A note on diversity and access:Improved shares of women-led companies in a portfolio is encouraging. At the same time it is important to distinguish between participation rates and equality of outcomes. For example women-led firms may still receive smaller average rounds than male-led firms. Detailed disaggregated data are needed to assess whether the funding gap is narrowing at all stages.

What the report does not fully answer

The EIC Impact Report presents a set of consistent, positive signals. It does not fully resolve several common questions that matter for policy and sector watchers. Those include the geographic concentration of the largest rounds, the timing and causality of private follow-on funding relative to EIC intervention, the distribution of outcomes between hardware and software oriented deep tech, and how many of the large rounds are later stage versus growth equity recaps.

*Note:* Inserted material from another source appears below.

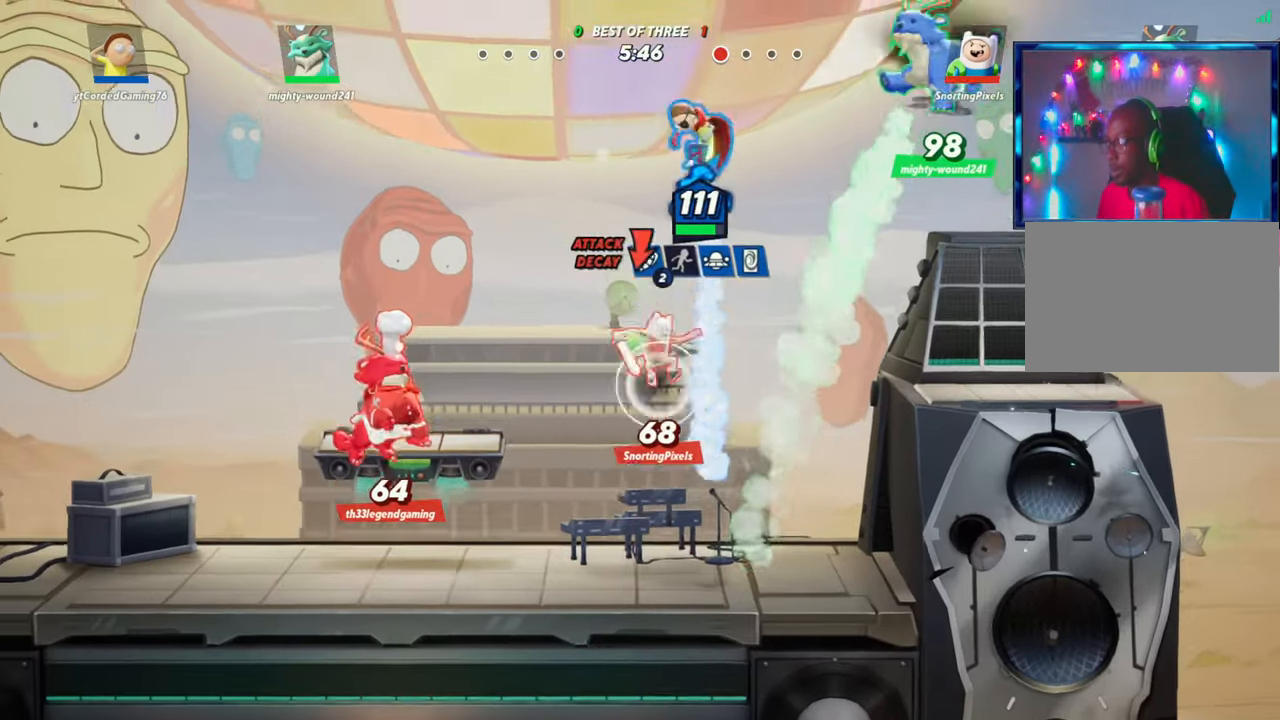
{"buttons": [], "left_stick": "left", "events": [[333, "left_stick", "left"], [367, "L2", "down"], [433, "R2", "down"], [483, "R2", "up"], [500, "L2", "up"]]}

Attribution and counterfactuals:Public agencies often attribute downstream success to upstream support. That is reasonable in part. A fuller assessment requires counterfactual analysis that compares supported firms with similar unsupported firms over time to estimate additionality. The report highlights catalytic dynamics but does not publish that kind of counterfactual evidence in the summary.

Policy and ecosystem implications

If the trends reported hold up under independent scrutiny they point to several policy priorities. First, preserving and scaling patient public finance that can co-invest is important for capital intensive deep tech. Second, sustaining pan-European connectivity and regulatory stability will help retain companies and attract international capital. Third, more granular transparency on who invests, where rounds cluster and how outcomes differ by founder background would strengthen accountability and learning.

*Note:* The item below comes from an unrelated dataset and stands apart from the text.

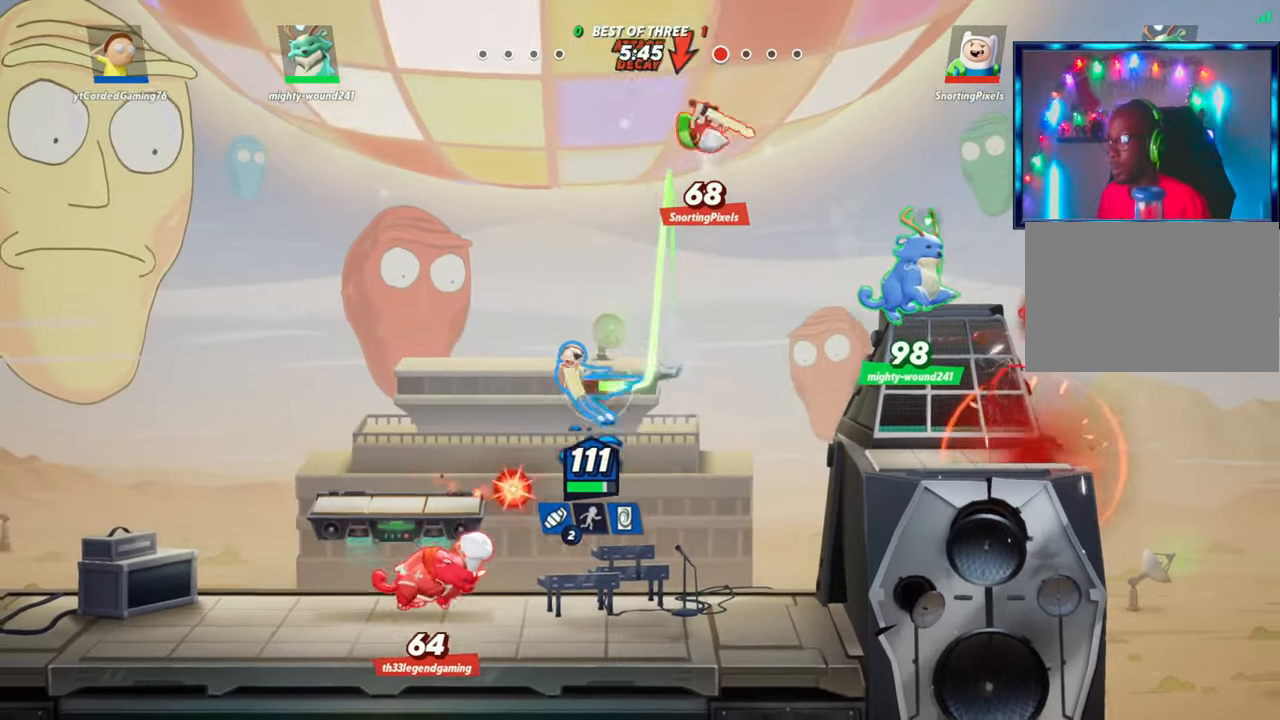
{"buttons": [], "left_stick": "left", "events": []}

Risks to monitor:Potential risks include over reliance on public capital for validation, regional concentration of the largest rounds, and possible valuation distortions if market cycles reverse. Policymakers should also track the extent to which public instruments crowd in durable private investment rather than temporarily inflating valuations.

Conclusion

The EIC Impact Report 2026 supplies a useful set of snapshots that suggest Europe is improving its ability to scale deep tech firms. The combination of direct funding, an active EIC Fund and apparent mobilization of private capital is encouraging. At the same time the report leaves open questions about concentration, causal attribution and long term sustainability. Independent, disaggregated analysis and transparency on deal-level detail would help convert positive signals into durable policy lessons.

Where to find the report and supporting materials

The EIC published the full Impact Report 2026 and a factsheet on 4 June and 3 June respectively. The agency offers PDF downloads from its website that provide the full data tables and methodological notes for readers who want to drill into the underlying figures.